Reporting Quality - The firm is also not extremely transparent in its accounting, reporting cost per trial (CPT) instead of cost per acquisition(CPA). Later in its notes it offers a trial to activation rate of 63.1% for annual and 73.5% for monthly. This takes the cost per acquisition at between 28-32, significantly higher than the reported 20.17 Cost per trial featured prominently in the RHP.


Reported retention : The subscriber retention rate in the business is poor at 25.8%. This means that out of every 1000 customers who join the service at the start of the year, more than 740 leave in the same year. This leads to a vicious cycle of continuously investing to keep more customers coming in through the door - via spending more on marketing and advertising.


Growth: The good news is as the business scales the margins do get better - as your fixed cost base remains broadly constant as you cater to a wider audience, and the firm has been able to keep the cost per trial (not the ideal metric to track, but the only we have) fairly constant. This has led to a gradual improvement in margins.


2. ESports: The segment contributes ~32% of total revenues and is perhaps the best part of the business with both strong revenue growth and improving margins.


Market share & Marquee partners: The firm currently controls 80%+ of the Indian Esports market. It also boasts of a string of marquee partners including Airtel, ESL, Valve Corporation. They have grown these partners from 8 in FY18 to 36 in HY21.


Growth: The growth in esports for the firm has been phenomenal with the business line growing from 3.6cr in FY18 to 84.2 cr in FY20, and 63.7cr in just HY21 alone! The business has also been EBITDA positive.


Sportskeeda: Market leading sports content property in India. The monthly visits on SK have gone up from 2.8cr to 5.9cr between FY18-21, with users spending 1.5x+ time on the website (192minutes vs 129 minutes).



3. Telco: The telco subscription business contributes 21% to the overall revenue. This offering consists of 1000+ android games focussed at the mass-market segment in emerging markets via subscriptions through carrier billing. The business - which was historically very high margin - has been consistently declining both in revenue as well as profitability.
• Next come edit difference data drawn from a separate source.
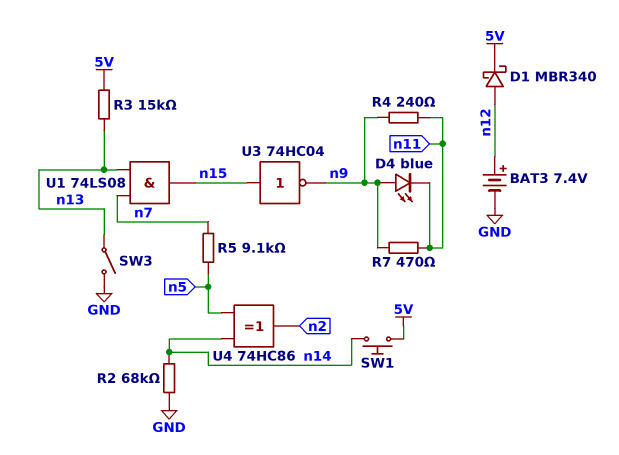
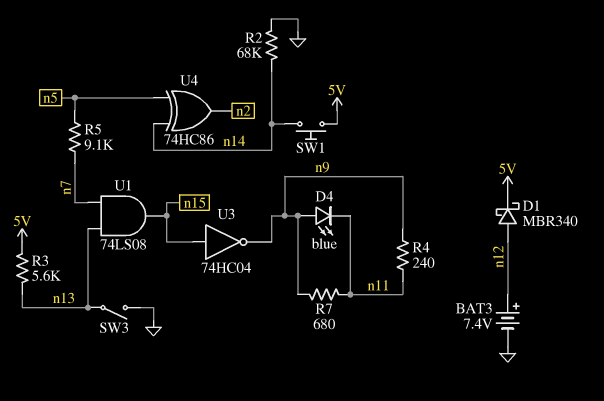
R3: 15k (5V, n13) -> 5.6k (5V, n13)
R7: 470 (n9, n11) -> 680 (n9, n11)

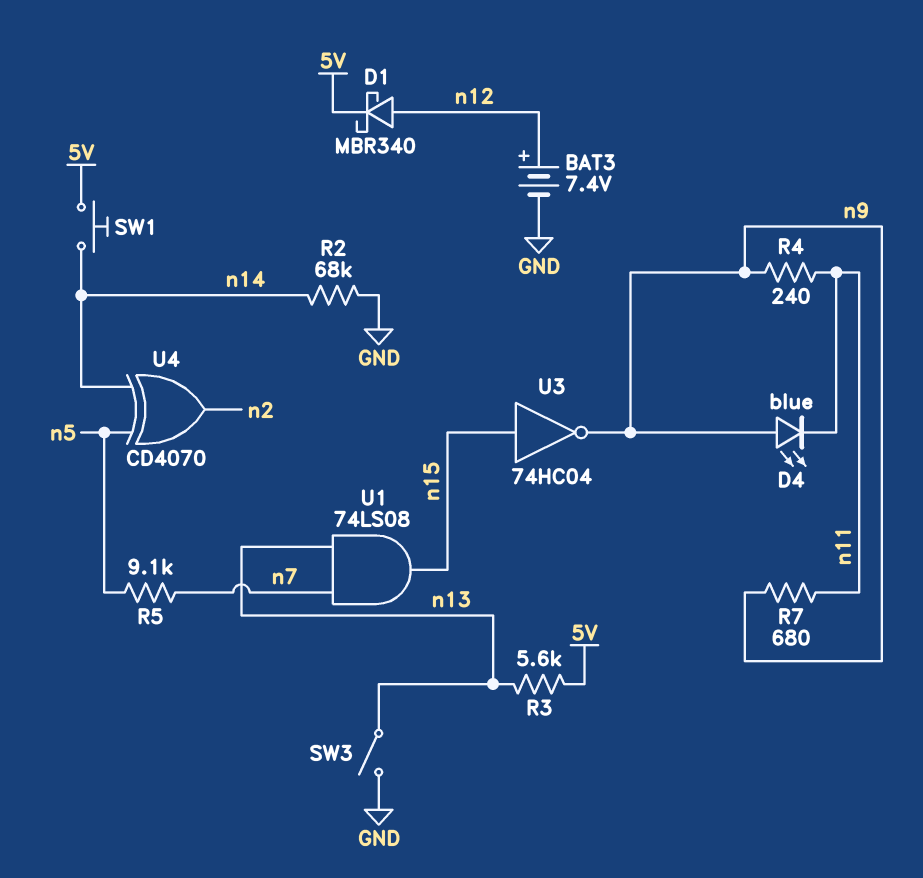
U4: XOR 74HC86 (in n5, in n14, out n2) -> XOR CD4070 (in n5, in n14, out n2)

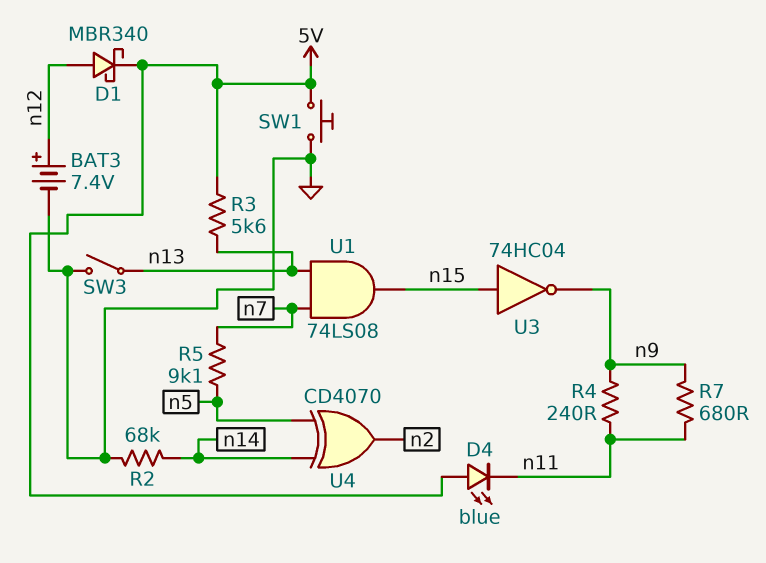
D4: LED blue (A n9, K n11) -> LED blue (A 5V, K n11)
SW1: button (5V, n14) -> button (5V, GND)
4. Freemium: This business includes free to play sports simulations and children's games including the popular World Cricket Championship game. The business is seeing healthy growth driven by increasingly engaged users (26min/day/user to 41 min/day/user) and an increasing pace of user acquisition (72K/day to 101K/day). While the firm currently has the advantage of the successful WCC franchise that it can monetize - the free gaming market is fragmented and cut throat - which puts the longevity and stability of this business into question. That being said the business has consistently demonstrated its ability to grow - both in revenue and profitability - and is amongst our preferred parts of the business.


5. Real Money gaming: This forms a small part of the overall business at 3%. However it is consistently loss making - and worsening in terms of profitability. Fantasy sports tend to be a winner take all market - as the company with the larger customer base can continue to offer the larger money pool driving more customers to its platform in a positive cycle. There are currently strong players in the market who have established a stronger brand recall and a more dominant market leadership. As the competitors grow larger, the firm will either have to bleed more money to compete (either by investing in the subsidiary or diluting away equity) or exit from the space.
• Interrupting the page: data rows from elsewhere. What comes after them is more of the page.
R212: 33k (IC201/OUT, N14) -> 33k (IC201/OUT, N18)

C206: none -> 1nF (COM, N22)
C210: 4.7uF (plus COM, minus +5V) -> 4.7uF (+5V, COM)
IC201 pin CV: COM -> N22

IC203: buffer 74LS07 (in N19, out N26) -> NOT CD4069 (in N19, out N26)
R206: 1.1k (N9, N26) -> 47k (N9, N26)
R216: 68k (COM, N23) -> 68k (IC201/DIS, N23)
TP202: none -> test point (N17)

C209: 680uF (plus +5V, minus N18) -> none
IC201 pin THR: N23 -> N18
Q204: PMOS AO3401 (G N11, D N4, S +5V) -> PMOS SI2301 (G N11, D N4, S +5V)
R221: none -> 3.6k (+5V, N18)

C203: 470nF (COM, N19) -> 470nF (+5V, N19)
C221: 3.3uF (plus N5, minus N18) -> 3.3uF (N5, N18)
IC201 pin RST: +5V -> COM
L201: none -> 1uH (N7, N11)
In summary: In the short run the stock seems destined to have a brilliant run on the market driven primarily by one name. Over the long run however - the quality of the business alone will dictate value, and while some parts of the business are extremely compelling (Esports) and others provide some comfort (Telco, Freemium) there are parts of the business that will probably be cash sink-holes for the foreseeable future.


The question then is - is the business appealing enough to warrant a 8x+ revenue multiple, higher than what even robust high-growth international players command?